◆ WHAT YOU ARE ASKED TO DO ◆
Your copy should match the entries exactly, with no images carried over.

Change listing data:
★ ★ ★
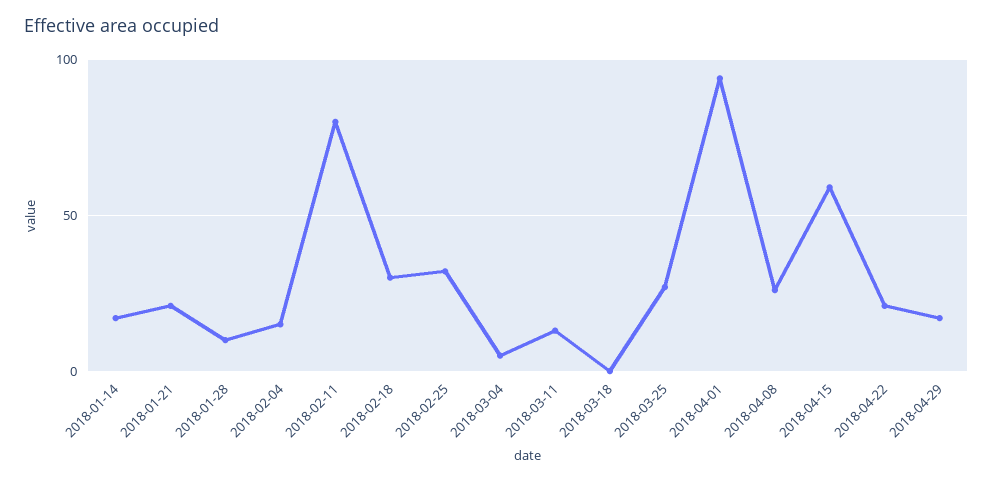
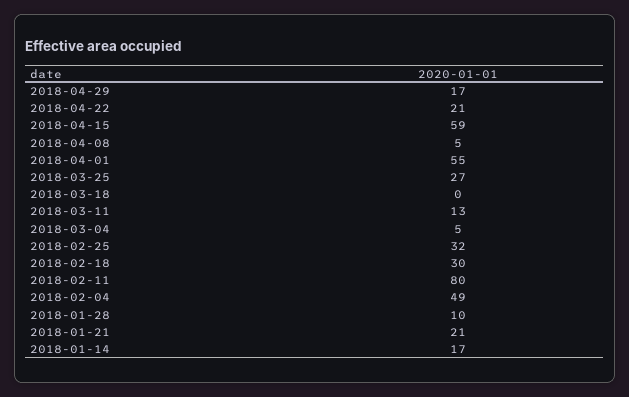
  {
    "2018-01-14": 17,
    "2018-01-21": 21,
    "2018-01-28": 10,
-   "2018-02-04": 15,
+   "2018-02-04": 49,
    "2018-02-11": 80,
    "2018-02-18": 30,
    "2018-02-25": 32,
    "2018-03-04": 5,
    "2018-03-11": 13,
    "2018-03-18": 0,
    "2018-03-25": 27,
-   "2018-04-01": 95,
+   "2018-04-01": 55,
-   "2018-04-08": 25,
+   "2018-04-08": 5,
    "2018-04-15": 59,
    "2018-04-22": 21,
    "2018-04-29": 17
  }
★ ★ ★
◆ FINISHED EXERCISE ◆
  {
    "2018-01-14": 17,
    "2018-01-21": 21,
    "2018-01-28": 10,
-   "2018-02-04": 15,
+   "2018-02-04": 49,
    "2018-02-11": 80,
    "2018-02-18": 30,
    "2018-02-25": 32,
    "2018-03-04": 5,
    "2018-03-11": 13,
    "2018-03-18": 0,
    "2018-03-25": 27,
-   "2018-04-01": 95,
+   "2018-04-01": 55,
-   "2018-04-08": 25,
+   "2018-04-08": 5,
    "2018-04-15": 59,
    "2018-04-22": 21,
    "2018-04-29": 17
  }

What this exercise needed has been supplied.